Netflix is the birthplace of chaos engineering, an increasingly significant approach to how complex modern technology architectures are developed. It essentially means that as you’re binging on your favourite Netflix show, the platform is testing its software while you watch. (Take a look at alternative user testing software.)
The practice of chaos engineering began when Netflix’s core business was online DVD rentals. A single database corruption meant a big systems outage, which delayed the shipping of DVDs for three days. This prompted Netflix’s engineers to migrate from a monolithic on-premises software stack to a distributed cloud-based architecture running on Amazon Web Services (AWS).
While users of a distributed architecture and hundreds of micro-services benefitted from the elimination of a single point of failure, it created a much more complex system to manage and maintain. This consequently resulted in the counterintuitive realisation that in order to avoid any possibility of failure, the Netflix engineering team needed to get used to failing regularly!
Enter Chaos Monkey: Netflix’s unique tool that enables users to roam across its intricate architecture and cause failures in random places and at arbitrary intervals throughout the systems. Through its implementation, the team was able to quickly verify if the services were robust and resilient enough to overcome unplanned incidents.
This was the beginning of chaos engineering – the practice of experimenting on a distributed system to build confidence in the system’s capability to withstand turbulent conditions in production and unexpected failures.
Chaos Monkey’s open source licence permits a growing number of organisations like Amazon, Google and Nike to use chaos engineering in their architectures. But how chaotic can chaos engineering really get?
Successful chaos engineering includes a series of thoughtful, planned and controlled experiments, designed to demonstrate how your systems behave in the face of failure.
Ironically, this sounds like the opposite of chaos. However, practitioners must keep in mind that the goal is learning in order to prepare for the unexpected. Modern software systems are often too complex to fully interpret, so this discipline is about performing experiments to expose all elements of the unknown. A chaos engineering experiment expands our knowledge about systemic weaknesses.

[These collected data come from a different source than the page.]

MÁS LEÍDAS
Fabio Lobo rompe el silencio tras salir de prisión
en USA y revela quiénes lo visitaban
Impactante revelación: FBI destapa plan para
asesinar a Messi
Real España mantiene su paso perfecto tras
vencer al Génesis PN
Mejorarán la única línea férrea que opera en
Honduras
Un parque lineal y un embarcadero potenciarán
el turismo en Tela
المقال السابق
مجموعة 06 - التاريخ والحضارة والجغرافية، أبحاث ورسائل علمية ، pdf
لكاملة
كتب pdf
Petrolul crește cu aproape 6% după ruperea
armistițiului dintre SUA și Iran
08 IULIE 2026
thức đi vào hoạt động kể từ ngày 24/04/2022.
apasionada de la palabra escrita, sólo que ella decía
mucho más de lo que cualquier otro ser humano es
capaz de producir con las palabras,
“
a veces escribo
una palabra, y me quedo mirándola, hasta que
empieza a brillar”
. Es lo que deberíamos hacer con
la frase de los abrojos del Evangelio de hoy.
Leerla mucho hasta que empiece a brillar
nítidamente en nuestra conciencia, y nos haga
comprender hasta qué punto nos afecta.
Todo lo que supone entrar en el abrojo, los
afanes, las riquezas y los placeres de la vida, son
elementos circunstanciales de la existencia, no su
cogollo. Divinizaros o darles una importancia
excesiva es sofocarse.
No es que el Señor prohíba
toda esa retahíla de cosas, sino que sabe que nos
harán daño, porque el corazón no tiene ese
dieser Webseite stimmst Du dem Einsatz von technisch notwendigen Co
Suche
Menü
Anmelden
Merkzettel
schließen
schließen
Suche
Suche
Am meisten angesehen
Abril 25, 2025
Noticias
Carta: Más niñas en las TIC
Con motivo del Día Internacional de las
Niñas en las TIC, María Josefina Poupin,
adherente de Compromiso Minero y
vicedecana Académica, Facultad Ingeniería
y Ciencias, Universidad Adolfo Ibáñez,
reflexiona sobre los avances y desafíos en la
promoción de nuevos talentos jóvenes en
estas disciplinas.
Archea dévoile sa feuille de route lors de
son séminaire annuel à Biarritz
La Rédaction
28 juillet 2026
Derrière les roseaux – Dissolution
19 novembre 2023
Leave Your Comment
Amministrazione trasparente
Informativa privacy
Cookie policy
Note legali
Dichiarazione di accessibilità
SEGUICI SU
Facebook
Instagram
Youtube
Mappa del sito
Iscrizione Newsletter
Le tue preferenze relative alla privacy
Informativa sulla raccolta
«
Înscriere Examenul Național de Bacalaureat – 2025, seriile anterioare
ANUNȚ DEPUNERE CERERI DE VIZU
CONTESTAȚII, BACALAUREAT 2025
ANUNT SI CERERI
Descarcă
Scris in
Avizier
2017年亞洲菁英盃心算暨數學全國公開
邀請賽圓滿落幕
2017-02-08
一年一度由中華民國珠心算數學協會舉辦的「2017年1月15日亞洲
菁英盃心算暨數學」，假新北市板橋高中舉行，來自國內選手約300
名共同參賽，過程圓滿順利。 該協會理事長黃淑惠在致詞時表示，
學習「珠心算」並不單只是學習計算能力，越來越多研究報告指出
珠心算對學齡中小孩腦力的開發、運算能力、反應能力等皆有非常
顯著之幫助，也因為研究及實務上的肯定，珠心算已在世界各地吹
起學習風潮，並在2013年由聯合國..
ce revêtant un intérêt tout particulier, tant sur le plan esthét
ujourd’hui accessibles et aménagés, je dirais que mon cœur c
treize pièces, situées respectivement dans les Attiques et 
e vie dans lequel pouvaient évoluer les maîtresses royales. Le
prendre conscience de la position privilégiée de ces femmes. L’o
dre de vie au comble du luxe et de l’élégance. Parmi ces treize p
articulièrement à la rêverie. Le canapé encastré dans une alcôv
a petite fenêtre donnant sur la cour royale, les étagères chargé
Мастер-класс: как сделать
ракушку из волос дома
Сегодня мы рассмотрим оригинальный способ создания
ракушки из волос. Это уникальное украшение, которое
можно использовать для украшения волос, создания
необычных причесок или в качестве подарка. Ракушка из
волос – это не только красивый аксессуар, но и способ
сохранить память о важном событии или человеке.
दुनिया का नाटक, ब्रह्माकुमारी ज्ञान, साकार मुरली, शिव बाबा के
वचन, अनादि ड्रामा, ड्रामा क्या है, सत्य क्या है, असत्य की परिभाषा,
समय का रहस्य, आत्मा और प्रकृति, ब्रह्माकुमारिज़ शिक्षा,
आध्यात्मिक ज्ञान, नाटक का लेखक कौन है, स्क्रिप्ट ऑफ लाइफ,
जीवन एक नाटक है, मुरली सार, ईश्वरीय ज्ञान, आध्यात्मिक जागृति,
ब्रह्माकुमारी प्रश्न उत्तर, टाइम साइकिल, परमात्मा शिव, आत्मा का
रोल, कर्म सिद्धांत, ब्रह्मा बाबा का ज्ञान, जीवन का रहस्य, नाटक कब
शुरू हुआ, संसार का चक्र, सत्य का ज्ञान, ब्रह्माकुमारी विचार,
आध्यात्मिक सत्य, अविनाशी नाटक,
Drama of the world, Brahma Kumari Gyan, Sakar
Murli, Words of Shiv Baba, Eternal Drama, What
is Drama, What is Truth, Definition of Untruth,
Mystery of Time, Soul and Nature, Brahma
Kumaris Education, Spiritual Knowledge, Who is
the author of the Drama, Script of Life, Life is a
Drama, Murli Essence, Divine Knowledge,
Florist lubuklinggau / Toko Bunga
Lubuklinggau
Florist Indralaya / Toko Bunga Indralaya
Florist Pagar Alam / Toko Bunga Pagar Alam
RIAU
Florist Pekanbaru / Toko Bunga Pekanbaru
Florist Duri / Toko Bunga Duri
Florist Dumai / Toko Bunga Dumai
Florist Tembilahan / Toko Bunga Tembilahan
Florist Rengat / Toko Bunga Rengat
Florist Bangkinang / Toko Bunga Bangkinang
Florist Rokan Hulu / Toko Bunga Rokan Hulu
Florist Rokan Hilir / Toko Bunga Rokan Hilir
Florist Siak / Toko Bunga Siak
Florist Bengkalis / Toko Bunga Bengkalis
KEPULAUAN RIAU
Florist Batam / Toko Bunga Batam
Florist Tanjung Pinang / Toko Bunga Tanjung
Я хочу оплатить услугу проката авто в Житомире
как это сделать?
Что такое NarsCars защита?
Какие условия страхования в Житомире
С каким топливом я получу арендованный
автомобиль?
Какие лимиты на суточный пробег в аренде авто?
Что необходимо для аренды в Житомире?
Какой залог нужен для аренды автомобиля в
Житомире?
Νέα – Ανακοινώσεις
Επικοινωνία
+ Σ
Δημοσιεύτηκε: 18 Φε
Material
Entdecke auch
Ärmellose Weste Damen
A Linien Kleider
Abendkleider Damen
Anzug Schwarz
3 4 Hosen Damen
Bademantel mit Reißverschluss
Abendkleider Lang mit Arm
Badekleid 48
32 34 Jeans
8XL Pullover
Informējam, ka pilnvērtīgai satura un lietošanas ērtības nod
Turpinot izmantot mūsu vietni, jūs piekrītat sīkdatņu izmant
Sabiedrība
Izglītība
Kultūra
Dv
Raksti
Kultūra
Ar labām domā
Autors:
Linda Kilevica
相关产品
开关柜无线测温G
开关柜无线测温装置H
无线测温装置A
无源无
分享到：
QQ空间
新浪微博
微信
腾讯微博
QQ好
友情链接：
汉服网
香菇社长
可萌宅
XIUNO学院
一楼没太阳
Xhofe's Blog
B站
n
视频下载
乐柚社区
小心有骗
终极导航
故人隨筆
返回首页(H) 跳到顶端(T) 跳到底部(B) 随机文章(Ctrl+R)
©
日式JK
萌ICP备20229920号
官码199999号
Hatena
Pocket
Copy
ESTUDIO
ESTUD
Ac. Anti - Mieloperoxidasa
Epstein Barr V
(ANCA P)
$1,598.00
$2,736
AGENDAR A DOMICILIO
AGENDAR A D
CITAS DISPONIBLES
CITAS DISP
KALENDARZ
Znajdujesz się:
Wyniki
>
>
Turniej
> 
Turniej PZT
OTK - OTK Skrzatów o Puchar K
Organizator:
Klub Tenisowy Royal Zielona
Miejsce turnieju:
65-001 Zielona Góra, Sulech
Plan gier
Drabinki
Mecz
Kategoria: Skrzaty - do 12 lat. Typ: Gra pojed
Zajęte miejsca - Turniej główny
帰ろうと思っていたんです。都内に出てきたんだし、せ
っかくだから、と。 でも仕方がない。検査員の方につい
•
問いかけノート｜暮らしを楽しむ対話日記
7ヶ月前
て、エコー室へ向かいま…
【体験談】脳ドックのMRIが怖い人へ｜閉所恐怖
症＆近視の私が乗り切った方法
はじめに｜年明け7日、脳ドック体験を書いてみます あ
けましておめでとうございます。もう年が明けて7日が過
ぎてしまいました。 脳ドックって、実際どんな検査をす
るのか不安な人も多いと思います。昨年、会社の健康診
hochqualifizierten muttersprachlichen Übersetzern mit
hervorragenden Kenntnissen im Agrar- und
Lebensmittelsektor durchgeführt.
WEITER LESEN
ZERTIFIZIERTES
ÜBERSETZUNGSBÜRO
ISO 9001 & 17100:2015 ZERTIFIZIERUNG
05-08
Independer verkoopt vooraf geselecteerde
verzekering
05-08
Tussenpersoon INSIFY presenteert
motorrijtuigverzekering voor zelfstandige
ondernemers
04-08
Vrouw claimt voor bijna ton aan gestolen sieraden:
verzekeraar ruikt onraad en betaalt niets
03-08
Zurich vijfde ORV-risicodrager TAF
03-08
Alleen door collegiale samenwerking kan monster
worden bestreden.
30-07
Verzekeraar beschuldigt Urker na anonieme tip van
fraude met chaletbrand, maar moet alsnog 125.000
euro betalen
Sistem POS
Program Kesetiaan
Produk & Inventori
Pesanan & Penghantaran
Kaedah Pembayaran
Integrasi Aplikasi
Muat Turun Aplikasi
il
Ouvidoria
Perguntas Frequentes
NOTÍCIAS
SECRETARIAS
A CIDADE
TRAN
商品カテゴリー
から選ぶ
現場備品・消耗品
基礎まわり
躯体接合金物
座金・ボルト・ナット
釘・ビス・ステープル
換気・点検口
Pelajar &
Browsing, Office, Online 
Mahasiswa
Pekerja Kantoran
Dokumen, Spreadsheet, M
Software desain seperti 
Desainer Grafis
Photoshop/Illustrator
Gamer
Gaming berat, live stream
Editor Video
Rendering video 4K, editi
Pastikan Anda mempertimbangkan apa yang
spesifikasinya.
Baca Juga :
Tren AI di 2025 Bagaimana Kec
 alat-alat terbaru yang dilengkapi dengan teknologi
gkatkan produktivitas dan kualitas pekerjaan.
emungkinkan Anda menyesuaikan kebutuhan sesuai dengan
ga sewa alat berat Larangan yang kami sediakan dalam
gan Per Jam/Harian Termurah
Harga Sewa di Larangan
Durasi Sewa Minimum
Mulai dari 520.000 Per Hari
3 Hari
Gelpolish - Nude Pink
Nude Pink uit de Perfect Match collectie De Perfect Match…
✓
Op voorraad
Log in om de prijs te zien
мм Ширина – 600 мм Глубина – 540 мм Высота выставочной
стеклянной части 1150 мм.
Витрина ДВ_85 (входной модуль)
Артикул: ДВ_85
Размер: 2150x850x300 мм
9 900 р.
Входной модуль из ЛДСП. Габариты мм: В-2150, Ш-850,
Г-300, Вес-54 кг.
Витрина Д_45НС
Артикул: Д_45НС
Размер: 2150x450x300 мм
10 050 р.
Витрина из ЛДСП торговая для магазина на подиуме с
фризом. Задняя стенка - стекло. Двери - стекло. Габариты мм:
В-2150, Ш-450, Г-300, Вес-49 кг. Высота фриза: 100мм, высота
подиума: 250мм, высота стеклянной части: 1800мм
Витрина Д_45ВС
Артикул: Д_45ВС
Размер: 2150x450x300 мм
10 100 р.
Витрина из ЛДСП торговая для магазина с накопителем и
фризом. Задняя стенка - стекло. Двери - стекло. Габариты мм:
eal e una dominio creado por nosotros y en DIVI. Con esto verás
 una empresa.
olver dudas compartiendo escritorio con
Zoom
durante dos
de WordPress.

Before chaos engineering can be put into practice, you must first have some level of steadiness in your systems. We do not recommend inducing chaos if you are constantly fighting fires. If that’s in place, here are some key tips for conducting successful chaos engineering experiments:
01. Figure out steady systems
Begin by identifying metrics that indicate your systems are healthy and functioning as they should. Netflix uses ‘streams per second’ – the rate at which customers press the play button on a video streaming device – to measure its steady state.
02. Create a hypothesis
Every experiment needs a hypothesis to test. As you’re trying to disrupt the steady state your hypothesis should look something like, 'When we do X, there should be no change in the steady state of this system’. All chaos engineering activities should involve real experiments, using real unknowns.
03. Consider real world scenarios
For optimal results, think: ‘What could go wrong?’ and then simulate that. Ensure you prioritise potential errors too. Chaos engineering might seem scary at first but when done in a controlled way, it can be invaluable for understanding how complex modern systems can be made more resilient and robust. Learning to embrace organised chaos will help your teams fully understand the efficiency and resiliency of your systems against hazardous conditions.